In August of 1745, a Congregationalist minister named Benjamin Lord summoned 13 absentee members of his church to explain their persistent absence from the Sunday gatherings. Lord was head of the established church in Norwich, the Congregationalist church which was the only church in town. Townsfolk were taxed to fund the church and its minister, and membership with this particular church was an obligation of good citizenship.
Among those church members who had been absent for a while was a young man named Isaac Backus. Backus had been baptized as an infant (the Congregationalist practice), and he had voluntarily joined Lord’s church after his evangelical conversion.
Backus would later become a Baptist pastor in Middleborough, Massachusetts. He, like many eighteenth-century American colonists, embodied the evangelical inclination toward a democratic and personally convictional exercise of religion. This was far different from the socially stratified and politically established religion which dominated previously in the New World (or anywhere else for that matter).
Backus's evangelicalism was indeed the main rationale for his absence from the established church of Norwich. Backus and the others did appear in answer to their summons, and they gave several reasons to justify their non-attendance. In fact, they made their case that there can be truly good reasons for a member to leave a church.
Four of those they listed were:
If unbelievers were able to become church members and maintain their membership, then one might be justified in leaving.
If corrupt or unbiblical doctrine was being preached, then one might be justified in leaving.
If the true gospel and those who preached it were shut out of the church, then one might be justified in leaving.
If the church admits members who profess faith in Christ but do not live accordingly, then one might be justified in leaving.
In the case of the Congregationalist or Standing church of Norwich (at least according to Backus and those like him), all four of these features of a dead or false church were apparent.
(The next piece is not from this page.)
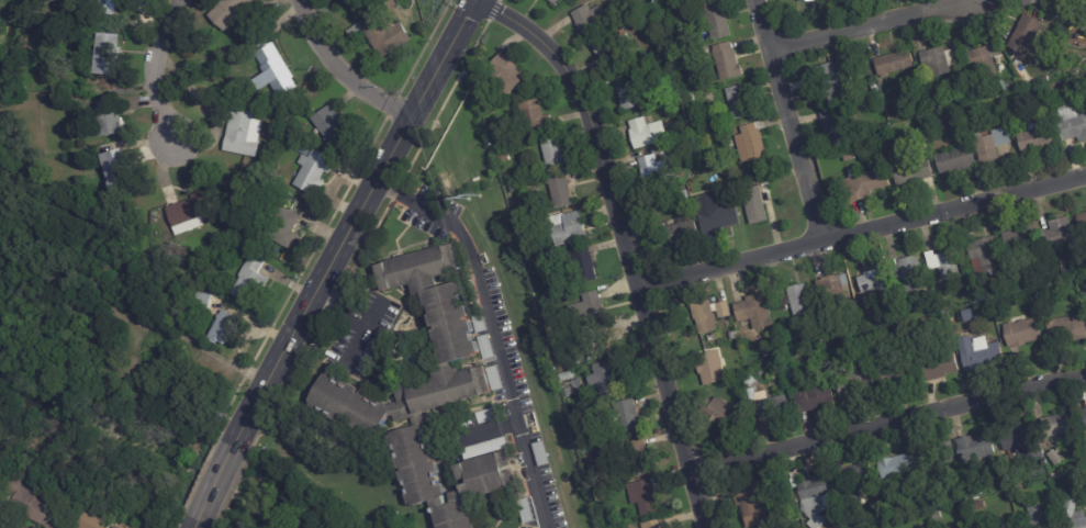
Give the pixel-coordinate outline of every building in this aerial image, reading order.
[(88,11),(89,0),(120,0),(117,14),(88,11)] [(220,1),(221,0),(256,0),(227,30),(211,14),(222,3),(220,1)] [(556,9),(543,0),(562,0),(556,9)] [(721,8),(721,9),(724,8),(726,18),(724,18),(727,38),(708,42),(702,3),(720,0),(721,8)] [(377,48),(369,37),(357,45),(348,33),(362,23),(356,11),(379,2),(383,11),(379,13),(388,25),(400,18),(415,41),(387,59),(381,50),(379,52),(377,48)] [(573,22),(570,13),(585,7),(587,11),(600,7),(607,24),(587,33),(589,35),(584,36),(583,35),(580,37),(573,22)] [(1008,45),(1018,27),(1017,26),(1023,15),(1042,26),(1026,55),(1008,45)] [(124,50),(123,76),(98,75),(101,32),(121,33),(121,46),(124,46),(124,50)] [(600,67),(589,45),(595,41),(594,38),(598,37),(600,38),(613,32),(616,40),(626,35),(629,42),(609,53),(613,60),(600,67)] [(289,67),(300,87),(281,98),(257,53),(276,43),(289,67)] [(728,45),(729,49),(731,49),(736,66),(738,66),(741,77),(719,82),(709,52),(710,50),(709,48),(727,43),(728,45)] [(963,55),(992,46),(994,50),(998,49),(1000,57),(989,60),(995,76),(972,82),(963,55)] [(950,52),(954,66),(948,68),(949,74),(922,81),(916,55),(941,47),(942,53),(950,50),(950,52)] [(871,61),(906,50),(911,68),(885,76),(886,79),(881,80),(880,78),(876,79),(871,61)] [(510,56),(522,66),(520,68),(529,74),(513,96),(491,79),(497,71),(493,68),(504,54),(508,57),(510,56)] [(616,98),(612,76),(629,71),(630,75),(632,74),(634,80),(631,80),(637,109),(619,112),(616,98)] [(820,91),(815,77),(833,71),(836,78),(846,75),(850,90),(841,93),(843,101),(828,106),(826,99),(822,100),(820,91)] [(742,92),(749,119),(729,123),(723,91),(741,86),(742,92)] [(862,90),(871,87),(872,92),(863,96),(862,90)] [(969,89),(975,87),(978,98),(971,100),(969,89)] [(226,150),(234,113),(224,104),(234,91),(260,111),(258,120),(265,122),(261,141),(264,141),(260,157),(226,150)] [(485,97),(492,94),(495,109),(489,110),(485,97)] [(555,116),(556,124),(528,131),(522,102),(541,97),(546,113),(553,112),(555,116)] [(1076,119),(1085,115),(1085,141),(1083,142),(1078,144),(1076,138),(1061,144),(1054,124),(1057,123),(1052,105),(1070,100),(1076,119)] [(333,104),(354,131),(336,146),(314,119),(333,104)] [(965,111),(975,108),(977,115),(967,119),(965,111)] [(818,121),(816,115),(837,109),(838,113),(846,112),(852,134),(843,137),(846,144),(826,149),(818,121)] [(122,112),(122,117),(126,116),(128,131),(125,131),(125,133),(107,136),(103,113),(121,111),(122,112)] [(629,146),(626,132),(628,132),(626,123),(646,119),(648,126),(657,124),(661,144),(630,151),(629,146)] [(758,132),(763,159),(738,165),(732,137),(739,136),(738,127),(762,123),(763,130),(757,131),(758,132)] [(1049,127),(1053,147),(1019,155),(1015,136),(1027,133),(1025,125),(1032,123),(1033,131),(1049,127)] [(1004,146),(995,148),(998,165),(978,169),(971,135),(978,134),(979,139),(990,137),(989,132),(1005,128),(1009,145),(1004,146)] [(558,132),(559,136),(562,136),(570,164),(551,169),(542,134),(558,131),(558,132)] [(855,134),(863,131),(865,138),(858,141),(855,134)] [(336,164),(331,173),(326,171),(323,179),(327,181),(318,196),(296,184),(305,166),(300,164),(304,155),(295,149),(300,142),(315,149),(315,148),(338,160),(336,164)] [(973,159),(974,166),(967,168),(969,170),(955,173),(954,171),(936,176),(931,157),(969,146),(973,159)] [(126,150),(128,158),(132,157),(142,189),(116,196),(104,155),(125,148),(126,150)] [(513,160),(501,162),(500,156),(512,154),(513,160)] [(843,157),(853,154),(855,160),(844,164),(843,157)] [(639,175),(636,160),(650,157),(652,165),(667,161),(672,183),(643,191),(639,175)] [(930,179),(894,189),(888,169),(926,159),(930,179)] [(569,171),(579,202),(560,207),(553,182),(550,182),(549,177),(552,177),(551,173),(569,169),(569,171)] [(866,200),(846,206),(839,182),(848,180),(846,172),(852,170),(854,178),(881,170),(886,188),(869,193),(871,199),(866,200)] [(280,176),(276,184),(266,179),(270,171),(280,176)] [(770,194),(762,196),(769,221),(750,226),(741,191),(748,189),(748,188),(752,186),(753,188),(760,186),(759,183),(766,181),(770,194)] [(513,192),(511,184),(519,182),(522,190),(513,192)] [(175,222),(169,207),(194,198),(193,194),(211,188),(223,220),(180,236),(175,222)] [(712,234),(707,235),(707,237),(699,239),(694,216),(697,216),(696,209),(708,205),(710,212),(732,206),(737,225),(719,229),(720,232),(712,234)] [(301,216),(302,217),(294,231),(299,234),(291,248),(267,234),(283,206),(301,216)] [(585,218),(591,236),(579,240),(578,239),(560,245),(550,217),(566,212),(567,214),(581,209),(585,218)] [(1075,215),(1085,212),(1085,239),(1082,240),(1075,215)] [(1040,232),(1049,229),(1046,222),(1066,217),(1073,247),(1053,251),(1052,247),(1041,250),(1037,233),(1040,232)] [(668,247),(663,229),(691,222),(696,239),(668,247)] [(249,224),(255,227),(249,237),(243,233),(249,224)] [(997,233),(1029,225),(1035,247),(1004,255),(997,233)] [(981,274),(976,258),(967,260),(964,245),(973,243),(972,240),(992,236),(999,270),(981,274)] [(469,502),(477,527),(440,527),(432,501),(414,506),(414,504),(410,505),(408,503),(411,502),(402,474),(400,474),(400,472),(404,471),(403,469),(399,470),(398,467),(401,465),(391,434),(400,431),(395,416),(389,418),(373,440),(311,406),(313,403),(312,402),(327,374),(328,374),(331,372),(333,373),(331,375),(357,391),(358,389),(359,390),(358,393),(360,394),(362,391),(365,392),(363,394),(390,409),(390,406),(401,403),(398,394),(390,396),(385,384),(395,381),(395,383),(408,380),(411,386),(441,378),(438,367),(450,363),(439,328),(444,327),(443,324),(438,325),(437,324),(440,323),(432,293),(429,294),(428,291),(417,294),(414,283),(396,289),(396,288),(387,290),(379,266),(446,245),(447,247),(456,244),(457,248),(463,270),(439,278),(441,287),(461,280),(462,283),(466,282),(467,284),(463,285),(484,353),(459,361),(462,373),(486,366),(495,391),(419,414),(433,457),(435,457),(435,459),(433,460),(434,463),(437,462),(437,464),(433,465),(434,468),(435,468),(444,496),(464,491),(457,467),(511,450),(515,464),(507,468),(510,473),(516,471),(520,485),(469,502)] [(594,251),(601,277),(584,281),(578,255),(594,250),(594,251)] [(922,252),(930,250),(931,256),(951,250),(958,276),(939,281),(937,272),(928,274),(922,252)] [(266,263),(260,272),(275,279),(270,288),(264,284),(254,303),(235,293),(244,277),(240,276),(246,266),(242,262),(247,252),(253,256),(254,255),(266,261),(266,263)] [(891,271),(898,270),(895,260),(915,255),(922,287),(904,292),(900,282),(893,284),(889,272),(891,271)] [(859,277),(862,276),(862,273),(881,267),(893,300),(873,306),(867,290),(859,293),(854,279),(859,277)] [(820,283),(819,278),(836,274),(837,276),(844,274),(847,285),(840,288),(843,302),(826,306),(820,283)] [(773,296),(785,294),(784,288),(802,283),(809,316),(792,321),(788,308),(776,312),(773,296)] [(601,292),(604,306),(593,308),(594,316),(564,324),(561,308),(589,301),(585,292),(600,288),(601,292)] [(214,296),(212,310),(198,307),(200,293),(214,295),(214,296)] [(734,304),(744,302),(743,296),(763,293),(771,325),(751,329),(749,319),(738,322),(734,304)] [(718,303),(726,301),(729,314),(719,317),(717,310),(709,312),(710,314),(712,314),(714,321),(712,321),(715,329),(696,335),(687,304),(706,299),(708,306),(718,303)] [(242,319),(228,345),(222,341),(220,345),(211,339),(221,319),(219,318),(221,315),(223,315),(225,311),(242,318),(242,319)] [(1082,321),(1085,339),(1049,346),(1044,323),(1051,322),(1051,319),(1067,317),(1068,322),(1082,319),(1082,321)] [(1017,344),(1005,347),(1000,325),(1009,323),(1009,324),(1017,323),(1017,321),(1023,319),(1023,321),(1034,318),(1039,339),(1017,344)] [(598,325),(607,356),(575,363),(567,335),(574,333),(573,328),(597,322),(598,325)] [(990,367),(965,372),(961,351),(971,349),(969,341),(985,337),(986,344),(997,341),(1003,363),(990,367)] [(716,351),(723,381),(701,385),(698,374),(696,374),(692,359),(694,358),(694,355),(716,350),(716,351)] [(944,378),(925,383),(919,361),(952,351),(958,370),(944,374),(945,377),(944,378)] [(787,357),(788,364),(780,367),(777,359),(787,357)] [(623,366),(624,374),(618,375),(622,393),(603,397),(600,383),(591,384),(590,374),(597,373),(595,363),(620,358),(623,366)] [(899,380),(877,384),(873,367),(908,359),(911,377),(899,380)] [(780,368),(788,366),(792,378),(783,380),(780,368)] [(846,398),(837,402),(830,377),(866,367),(871,382),(852,386),(854,396),(846,398)] [(574,369),(576,378),(568,379),(566,371),(574,369)] [(806,412),(796,414),(791,393),(828,384),(833,405),(806,412)] [(759,416),(749,418),(746,404),(783,395),(786,409),(759,416)] [(714,425),(701,417),(702,415),(699,414),(713,396),(740,412),(729,431),(716,424),(715,426),(714,425)] [(637,398),(638,404),(641,403),(643,415),(641,415),(643,427),(623,431),(615,402),(636,397),(637,398)] [(1048,438),(1044,439),(1039,419),(1073,411),(1078,429),(1063,434),(1064,440),(1051,443),(1050,437),(1048,438)] [(1004,430),(1033,423),(1041,457),(1021,461),(1019,450),(1006,453),(1000,430),(1004,430)] [(977,469),(966,472),(964,464),(961,465),(954,441),(988,434),(994,457),(981,460),(983,468),(977,469)] [(649,438),(656,469),(636,473),(632,459),(629,460),(627,451),(631,450),(629,440),(648,436),(649,438)] [(1045,453),(1050,451),(1052,453),(1057,449),(1064,458),(1053,467),(1044,456),(1045,453)] [(1,479),(0,478),(0,451),(11,457),(13,457),(1,479)] [(884,479),(878,481),(873,462),(907,453),(911,471),(884,479)] [(832,468),(870,463),(872,480),(849,483),(850,493),(837,495),(832,468)] [(72,512),(65,527),(48,527),(34,521),(30,527),(22,527),(7,520),(11,512),(0,506),(0,486),(7,473),(26,484),(24,487),(72,512)] [(654,478),(656,483),(658,482),(662,498),(660,499),(663,510),(646,515),(640,495),(634,497),(630,483),(654,476),(654,478)] [(824,523),(819,527),(808,527),(805,525),(809,521),(799,510),(796,487),(795,485),(827,478),(830,495),(819,497),(822,512),(815,517),(816,519),(818,517),(824,523)] [(880,488),(888,481),(898,493),(887,502),(878,490),(880,488)] [(752,483),(757,505),(762,505),(766,524),(742,527),(738,507),(734,508),(729,488),(752,483)] [(1084,518),(1085,517),(1085,527),(1064,527),(1063,524),(1070,521),(1070,518),(1059,514),(1070,486),(1081,492),(1072,513),(1082,510),(1084,518)] [(974,487),(976,487),(978,495),(969,497),(966,490),(974,487)] [(1054,513),(1058,527),(1020,527),(1019,524),(1029,520),(1025,507),(1038,503),(1042,516),(1054,513)] [(121,525),(119,527),(79,527),(91,507),(121,525)] [(670,525),(671,527),(646,527),(645,523),(664,518),(665,519),(667,526),(670,525)]
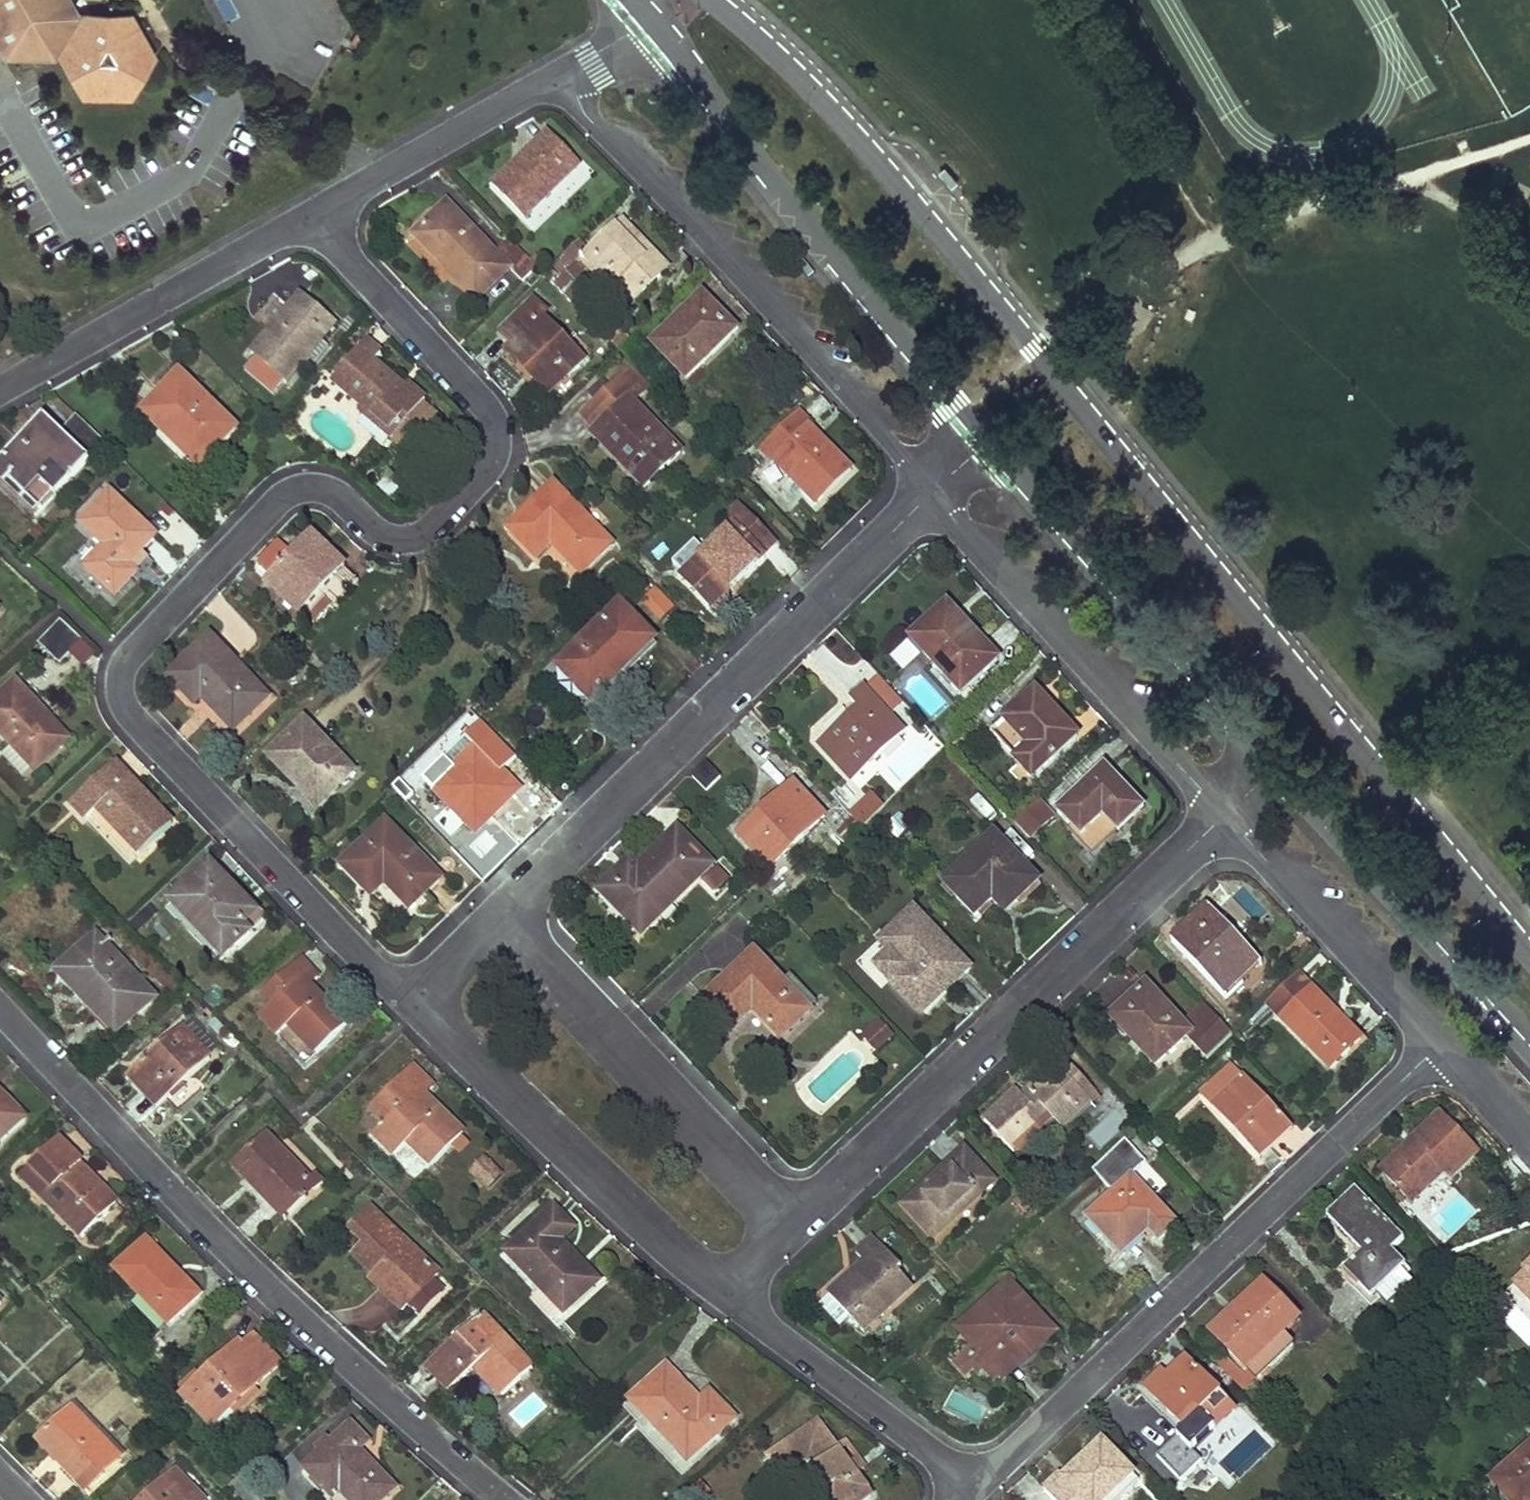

Backus and his fellow absentees withdrew from the established church and became Separates. Nearly all Separates were fundamentally the same in doctrine and polity as the Congregationalist churches they left behind. However, they formed new churches with an evangelical spirit of pietism or personal spirituality.
Over time, many of the Separates of colonial America became Baptists, which seems to be the inevitable conclusion or destination of the convictions listed above. Baptists believe that only those with a credible profession of faith should become church members. And Baptists believe that the true gospel ought to be preached by those who are qualified according to the biblical standards (1 Timothy 3; Titus 1), even if they have little or no formal education or credentials.
Baptist churches today would do well to recover the sort of convictions that led them to embrace Baptist beliefs and practices at the first.